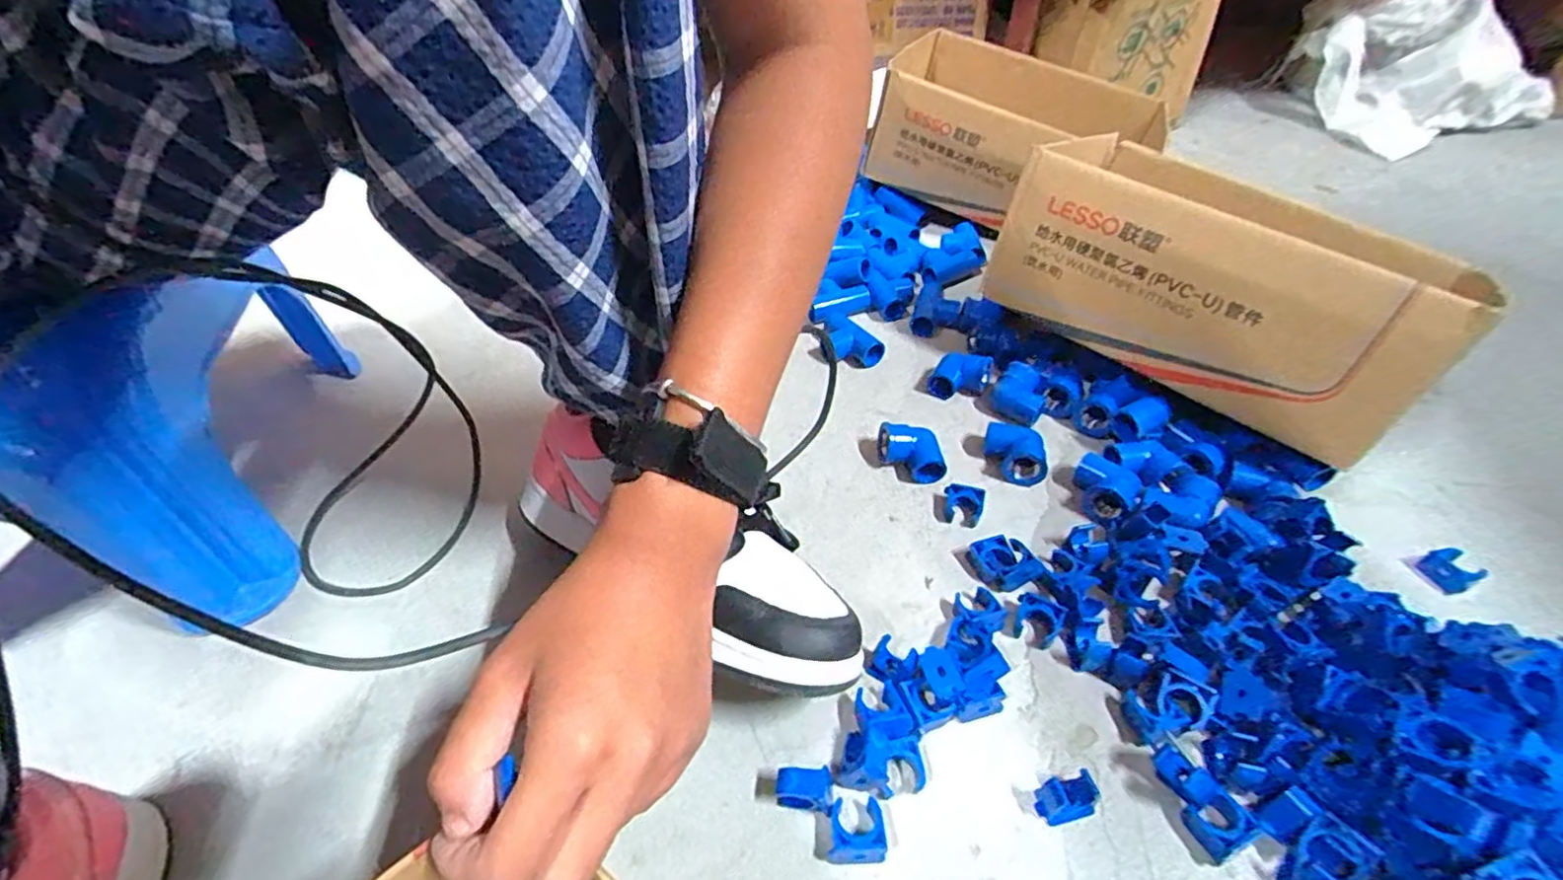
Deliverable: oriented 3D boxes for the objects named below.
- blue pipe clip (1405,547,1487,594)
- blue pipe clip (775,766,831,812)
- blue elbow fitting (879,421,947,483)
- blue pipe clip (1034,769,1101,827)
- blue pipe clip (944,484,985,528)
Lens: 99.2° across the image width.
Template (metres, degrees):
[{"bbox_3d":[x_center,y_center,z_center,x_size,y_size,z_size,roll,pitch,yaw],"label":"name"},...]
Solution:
[{"bbox_3d":[0.445,0.086,0.447,0.017,0.026,0.032,-19,47,-18],"label":"blue pipe clip"},{"bbox_3d":[0.011,0.178,0.339,0.028,0.027,0.013,2,44,4],"label":"blue pipe clip"},{"bbox_3d":[0.100,0.010,0.515,0.042,0.029,0.051,-3,44,-1],"label":"blue elbow fitting"},{"bbox_3d":[0.146,0.184,0.341,0.026,0.022,0.018,-7,44,-6],"label":"blue pipe clip"},{"bbox_3d":[0.133,0.047,0.487,0.027,0.016,0.025,9,45,11],"label":"blue pipe clip"}]

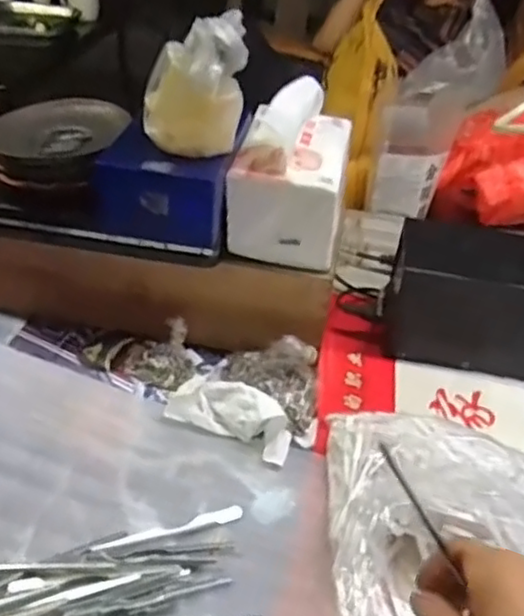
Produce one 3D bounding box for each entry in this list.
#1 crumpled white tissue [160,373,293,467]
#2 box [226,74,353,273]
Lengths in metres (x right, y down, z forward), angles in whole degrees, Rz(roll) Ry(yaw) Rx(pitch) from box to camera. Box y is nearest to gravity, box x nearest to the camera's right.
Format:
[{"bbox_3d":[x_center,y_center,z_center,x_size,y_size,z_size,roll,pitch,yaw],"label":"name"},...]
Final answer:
[{"bbox_3d":[-0.022,0.083,0.518,0.095,0.034,0.045,16,39,13],"label":"crumpled white tissue"},{"bbox_3d":[0.026,-0.119,0.557,0.089,0.114,0.120,8,37,3],"label":"box"}]

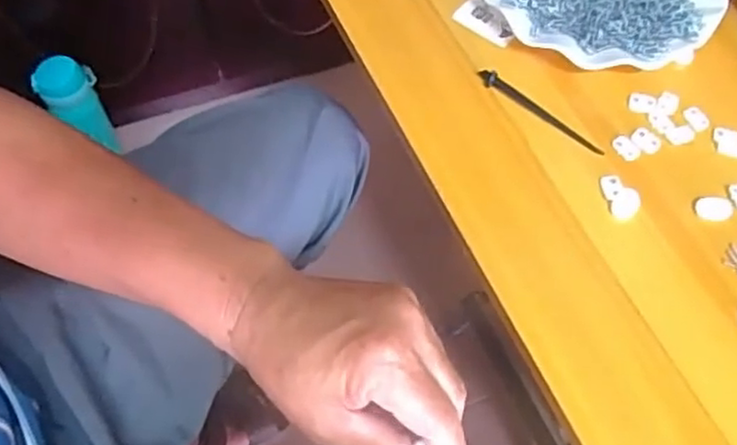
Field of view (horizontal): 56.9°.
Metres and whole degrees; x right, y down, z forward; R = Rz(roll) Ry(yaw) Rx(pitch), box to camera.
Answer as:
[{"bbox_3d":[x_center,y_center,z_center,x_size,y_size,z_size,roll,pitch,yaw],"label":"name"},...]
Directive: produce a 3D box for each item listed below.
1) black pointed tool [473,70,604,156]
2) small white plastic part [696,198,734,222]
[{"bbox_3d":[0.122,-0.079,0.483,0.103,0.008,0.010,37,65,17],"label":"black pointed tool"},{"bbox_3d":[0.229,-0.009,0.448,0.024,0.004,0.016,3,61,-1],"label":"small white plastic part"}]

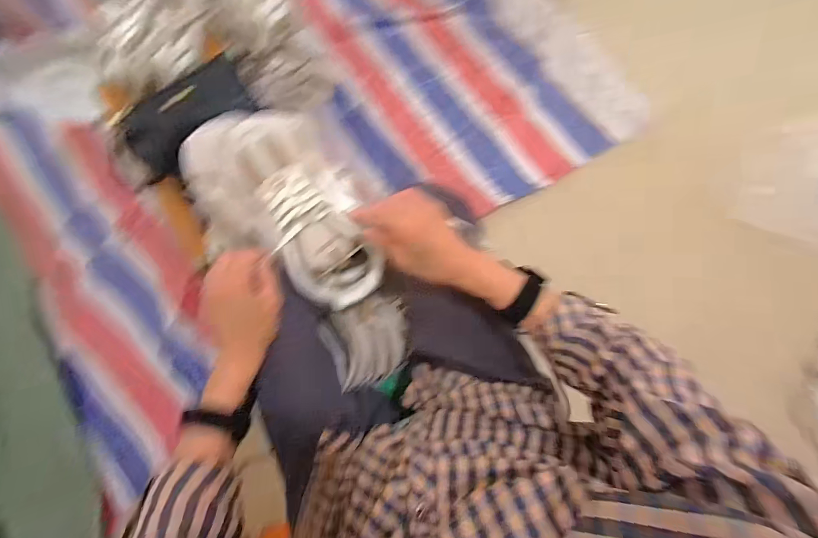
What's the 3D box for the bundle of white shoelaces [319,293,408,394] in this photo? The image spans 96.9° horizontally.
[{"bbox_3d":[-0.047,0.097,0.489,0.107,0.052,0.111,-23,81,-3],"label":"bundle of white shoelaces"}]

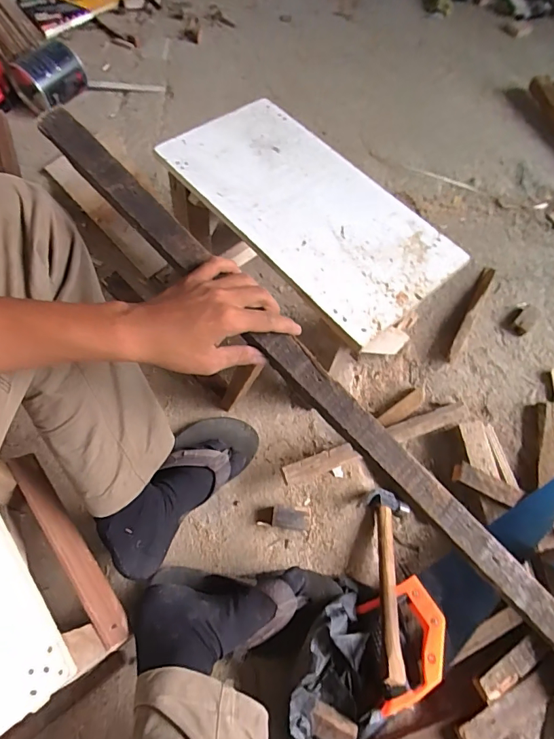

Task to complete => Going through the listing above, tally the lines that contain the word "each" and state the total alone.

Solution to this exercise => 2